While news of the government’s monitoring of Internet and telephone communications took many by surprise, subsequent reports that officials harnessed Apache Hadoop to help process the data was simply logical to many Big Data experts.
Although Hadoop is just one of the components of the NSA’s Big Data-based surveillance program, reports indicate the NSA considers it critical to the initiative.
First developed about seven years ago, Hadoop is open source and frequently lauded as easy to use. It requires relatively minimal data expertise and is easily accessible to anyone who knows how to use a MapReduce program.
“It’s an easier to understand programming model and better integrated software stack,” says Amy Apon, chair of the computer science department at Clemson University in South Carolina. “It allows you to place code next to data, do the application process and collect results in a single reporting process as a reduced step.”
She notes that Hadoop has been adopted by Facebook and Yahoo and has been improved significantly over the years. Widely used in private industry, “It has evolved into a fairly mature software system at this stage,” Apon says.
Carl Howe, an analyst and vice-president at the Boston-based consulting firm the Yankee Group, says Hadoop has democratized some Big Data parallel cluster uses. “Hadoop doesn’t require you to be a parallel processing expert,” he says. “You no longer have to be a cluster expert to run these Big Data problems.”
Howe says that while there are about 10 or 12 programs that can carry out functions similar to Hadoop, the program has two distinct advantages: its presence in the open source community and cost savings for the end user. “The federal government is just like any other enterprise,” he notes. “They look for cheap ways to do things.”
Adds Garth Gibson, a professor of computer science at Carnegie Mellon University in Pittsburgh: “Hadoop is easy compared to other programming paradigms. The fact that it is open source means it is less expensive.
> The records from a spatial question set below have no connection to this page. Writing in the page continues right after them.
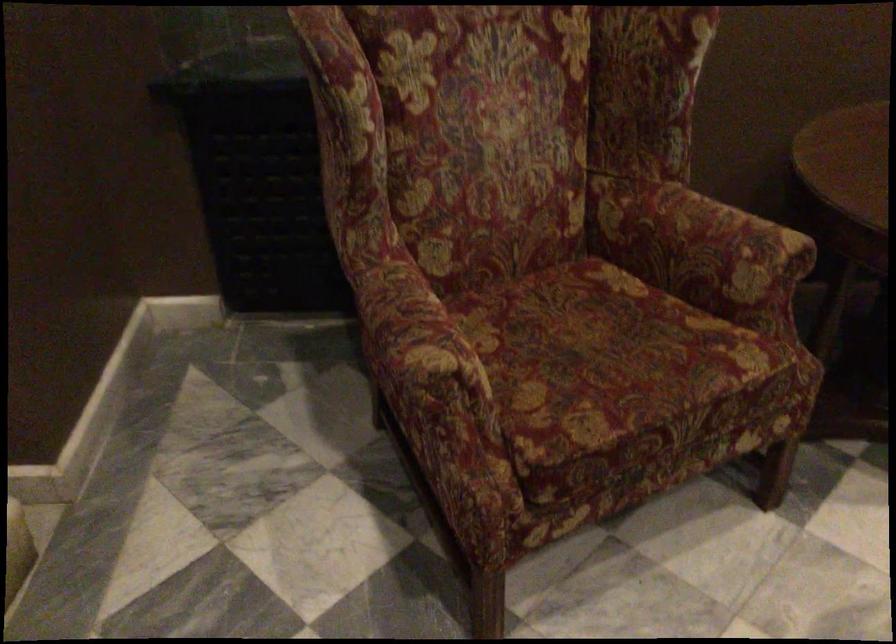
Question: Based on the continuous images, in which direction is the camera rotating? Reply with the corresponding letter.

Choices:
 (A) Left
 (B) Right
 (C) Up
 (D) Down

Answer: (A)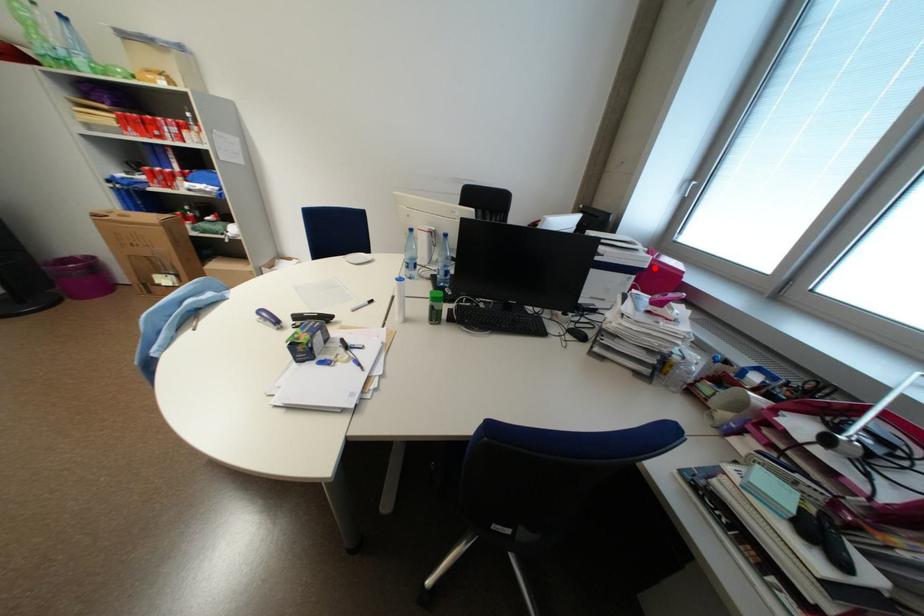
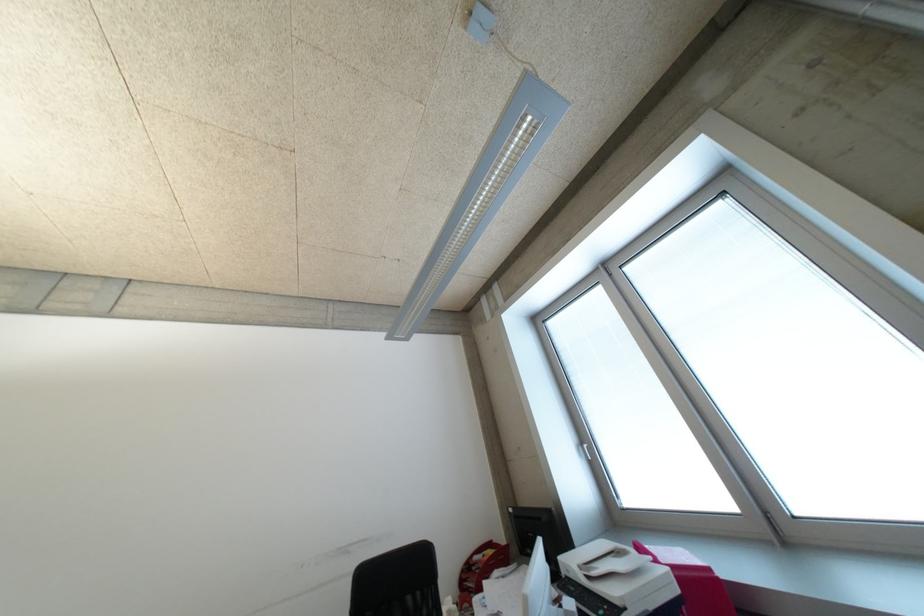
Find the pixel in the second image that matches the highlighted location in the first image.

(687, 591)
It is also true that if you’re trying to build the least expensive parallel program, it helps you make the least expensive giant computer. Those two things go together and cause people to say if it’s cheap and less expensive for capital costs, why don’t you use it?”
However, experts say that while Hadoop is inexpensive and great for learning how to program in the least amount of time, it does have some limitations.
“It is an easy way to build a fairly big computer at relatively low cost,” says Gibson. “But it’s not the most efficient and it’s not the fastest. Hadoop is all about getting the first answer quickly.”